On that note... why? Why did he move in so fast? Why do you have group sex if you feel hurt by it?

The first thing recommended for triads is to realize that you aren't just in a "throuple" (honestly that word gives me the ick, but you do you lol). There are multiple relationships happening: you+A, you+B, A+B, and however the 3 of you interact together. That's not one relationship to maintain. It's 4.

I love that you're already doing therapy and are talking to your partners. That's a great start. But you and Apple seem to have started in a very unicorn-hunting space. It's unclear if you two did the work ahead of time to prepare for the massive shift that is going from monogamy to polyamory. And all the monocentric thought patterns were likely already ingrained, so there's work to be done to get to a space that really allows you to thrive.
 
Hello unstablescorpion,

I take it Bee does say he loves you. Does he say he is in love with you? I take it he says he loves you as much as Apple. Do you believe him? You don't think he's lying, do you?

There could be various reasons why he doesn't get hard for you as much as he does for Apple. It sounds like his relationship with you is more complex than his relationship with Apple. That's how I interpret your statement, "My relationship with Bee has always been rockier than the one between Apple and Bee." It's like Bee sees Apple as easier to relate to, whereas with you he has to work for it. And who knows, maybe he even feels a little intimidated by you.

The point is, you and Apple are two different men, you are not clones of each other. The way Bee's body responds in an encounter with Apple, is not "better" than the way his body responds to you, it is just different.

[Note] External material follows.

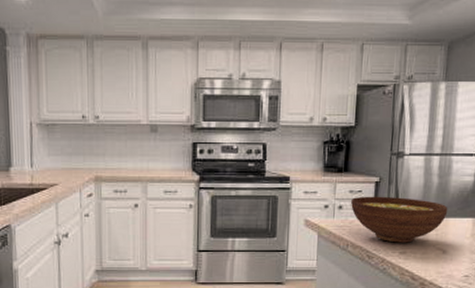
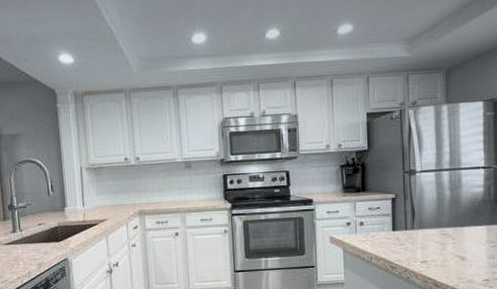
bowl: present [351,196,448,243] -> none [371,211,462,253]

Maybe with Apple it is more erotic. With you it may be more emotional.

Just some thoughts,
Kevin T.
 
I'm sorry you struggle.

But yet, I’m not convinced, mainly because when we are having sex, I feel like Apple & Bee are just more into each other. Every time they kiss, Bee has a full erection and gets pretty wet and stuff. I can tell that he’s turned on, which is fair enough.

Is this group sex? You know group sex is not a requirement in polyamory, right? It is a thing of its own. And if it's making you compare and get upset maybe it's ok not to do that any more.

But it just bothers me. If I want to believe that he loves me and Apple equally, then shouldn’t his body react in that way?

Why? You are not a clone of Apple. How Bee responds to sharing sex when it is (Bee + You) can be different from how Bee responds to sharing sex when it is (Bee + Apple.)

Why are you in competition with Apple? Can't it just be Bee that loves you, and also loves Apple?

My anxiety has always risen from the feeling that Bee loves Apple more than me, and is only with me because of Apple.

Well... are you with Bee only because of Apple?

What do you need so you can stop thinking Bee is only with you because of Apple, and instead start thinking Bee is with you because of YOU? Are you able to articulate it?